Prompt: Can you reproduce every one of the rows below word for word, leaving the pictures out of your reply?
■ ■ ■ ■ ■
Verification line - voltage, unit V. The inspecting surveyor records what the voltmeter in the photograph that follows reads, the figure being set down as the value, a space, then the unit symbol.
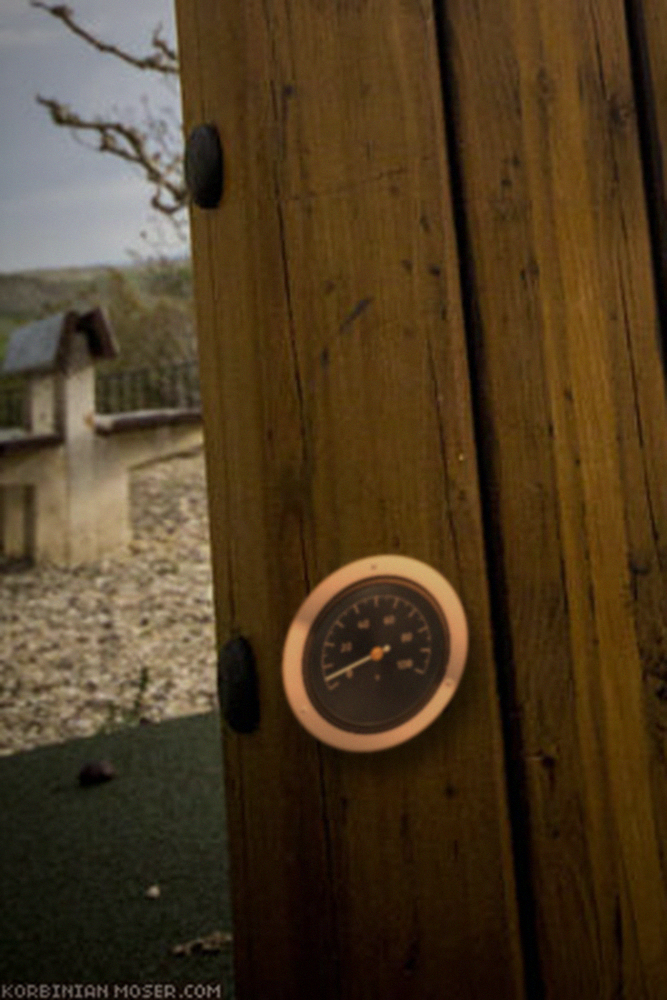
5 V
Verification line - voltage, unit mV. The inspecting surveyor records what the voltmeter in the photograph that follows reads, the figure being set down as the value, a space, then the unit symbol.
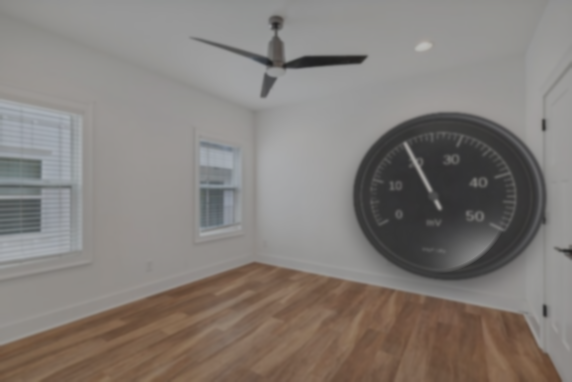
20 mV
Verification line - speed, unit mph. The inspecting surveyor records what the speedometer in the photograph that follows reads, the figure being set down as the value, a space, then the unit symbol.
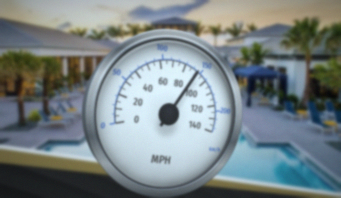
90 mph
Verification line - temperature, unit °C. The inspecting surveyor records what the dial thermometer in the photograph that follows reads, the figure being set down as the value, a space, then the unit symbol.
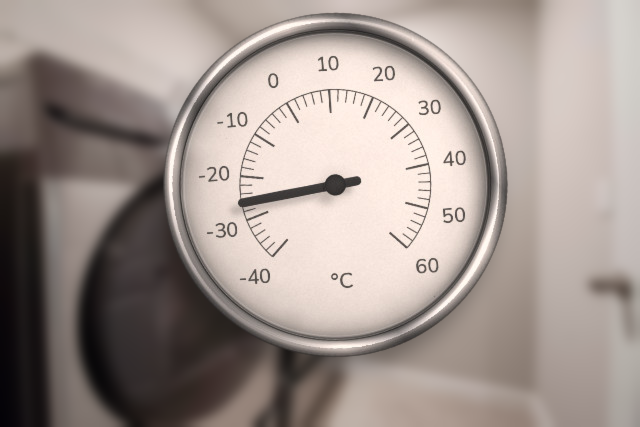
-26 °C
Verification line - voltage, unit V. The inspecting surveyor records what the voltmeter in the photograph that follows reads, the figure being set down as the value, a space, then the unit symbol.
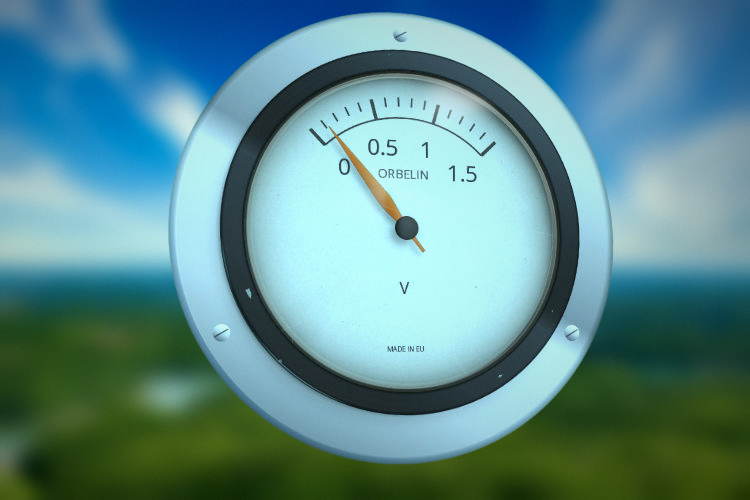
0.1 V
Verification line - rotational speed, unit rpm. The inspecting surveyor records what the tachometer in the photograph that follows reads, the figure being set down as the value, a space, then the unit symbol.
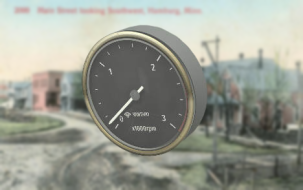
100 rpm
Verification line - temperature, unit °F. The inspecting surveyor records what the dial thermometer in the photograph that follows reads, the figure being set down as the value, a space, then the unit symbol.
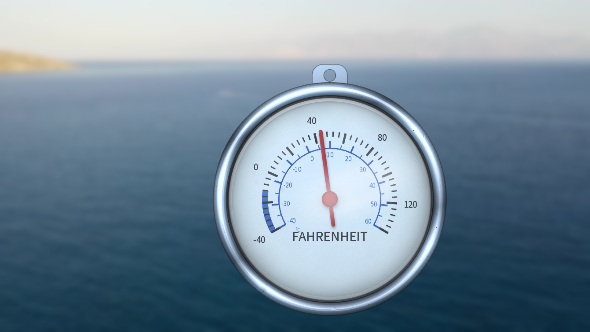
44 °F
■ ■ ■ ■ ■
Solved problem:
Verification line - voltage, unit V. The inspecting surveyor records what the voltmeter in the photograph that follows reads, the figure being set down as the value, a space, then the unit symbol.
5 V
Verification line - voltage, unit mV. The inspecting surveyor records what the voltmeter in the photograph that follows reads, the figure being set down as the value, a space, then the unit symbol.
20 mV
Verification line - speed, unit mph. The inspecting surveyor records what the speedometer in the photograph that follows reads, the figure being set down as the value, a space, then the unit symbol.
90 mph
Verification line - temperature, unit °C. The inspecting surveyor records what the dial thermometer in the photograph that follows reads, the figure being set down as the value, a space, then the unit symbol.
-26 °C
Verification line - voltage, unit V. The inspecting surveyor records what the voltmeter in the photograph that follows reads, the figure being set down as the value, a space, then the unit symbol.
0.1 V
Verification line - rotational speed, unit rpm. The inspecting surveyor records what the tachometer in the photograph that follows reads, the figure being set down as the value, a space, then the unit symbol.
100 rpm
Verification line - temperature, unit °F. The inspecting surveyor records what the dial thermometer in the photograph that follows reads, the figure being set down as the value, a space, then the unit symbol.
44 °F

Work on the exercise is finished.